In the case of the Green Party, the Hawkins-Walker campaign had previously gathered and submitted the requisite number of signatures to appear on the ballot. However, after two deadlocked 3-3 decisions along party lines, the Wisconsin ElectionCommission ruled in August that their names were to be stricken from the ballot.

The Democratic members of the commission argued that due to an address change by Walker, who had moved to a new apartment this year, over 2,000 valid signatures that had been gathered with the old address on them were no longer valid, even though Hawkins and Walker attest their campaign was in constant communication with the commission and updated them on the address change. The party had gathered over 6,000 signatures total, yet, in one of the many draconian measures meant to stifle democratic rights, the commission will only accept 4,000.

In a statement Hawkins alleges that the election commission chair, who is a Democrat, restricted testimony during their hearing which would have demonstrated the candidates had exercised their due diligence in relation to the commission. After the commission ruled against the party, Hawkins stated that they attempted to find an attorney who would accept the case in order to challenge it in the state Supreme Court but the campaign had difficulty finding an attorney. According to Hawkins several attorneys they contacted cited their political allegiances to the Democratic Party as the reason why they wouldn’t help, which helped delay the court’s ruling. A Republican-affiliated law firm ultimately acted on behalf of the Greens.

Pending the court’s decision, the approximately 2.3 million ballots that have already been printed without Hawkins’ and Walker’s names on them will not be sent out.
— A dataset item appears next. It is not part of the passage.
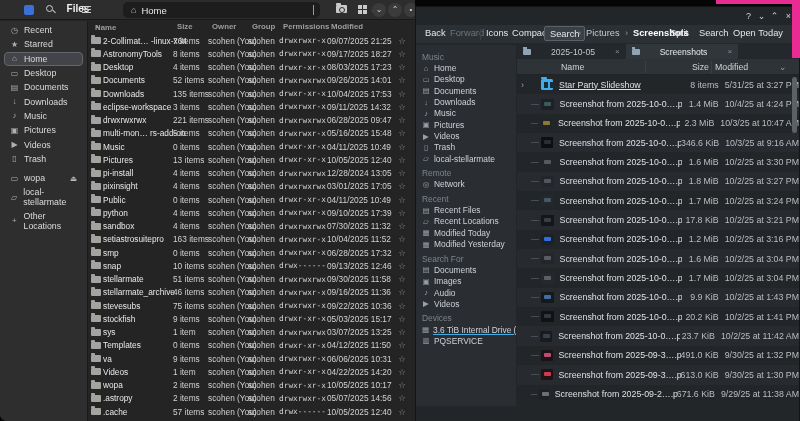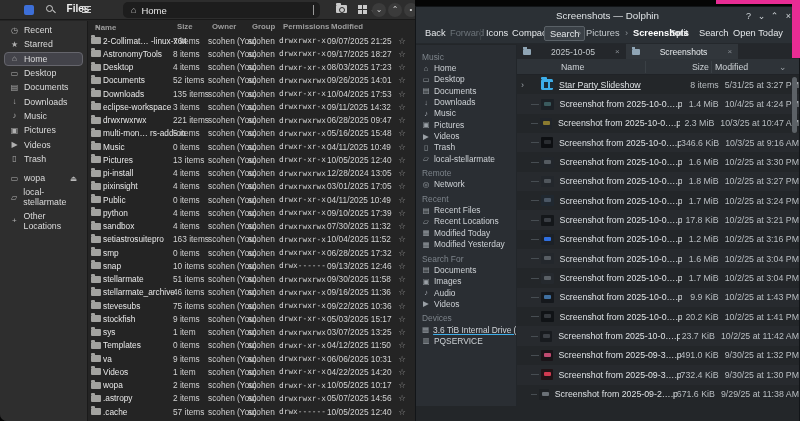"Screenshots — Dolphin" div.dtitle { html: <div>Screenshots — Dolphin</div> -> none }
According to the election commission, which is made up of an equal number of Republican and Democratic party members, an estimated 378,000 ballots had already been prepared to be sent out before the ruling was issued, with an unspecified number allegedly already mailed to voters.

The Milwaukee Journal Sentinel has reported that of the 378,000 ballots prepared, they were unable to confirm that any had actually been sent out, but this hasn’t prevented Democratic-aligned media outlets such as the Washington Post from reporting on the supposed “spoiler role” the party could play by “siphoning” votes from Joe Biden and the high cost of reprinting the millions of ballots with new names on them.

Hawkins, in another press release, pushed back on the notion of the Green Party being a spoiler and even suggested that putting the party on the ballot could have a positive effect for the Democrats, writing, “Green candidates bring voters to the polls that otherwise would stay home.”

While the court “reviews” whether or not to put Hawkins-Walker on the ballot, the delay has already postponed sending out the ballots by several days, and possibly weeks. Any irregularities or delays in the highly contested state, which Hillary Clinton lost by 23,000 votes in 2016, will be seized upon by Trump as evidence of a conspiracy against him.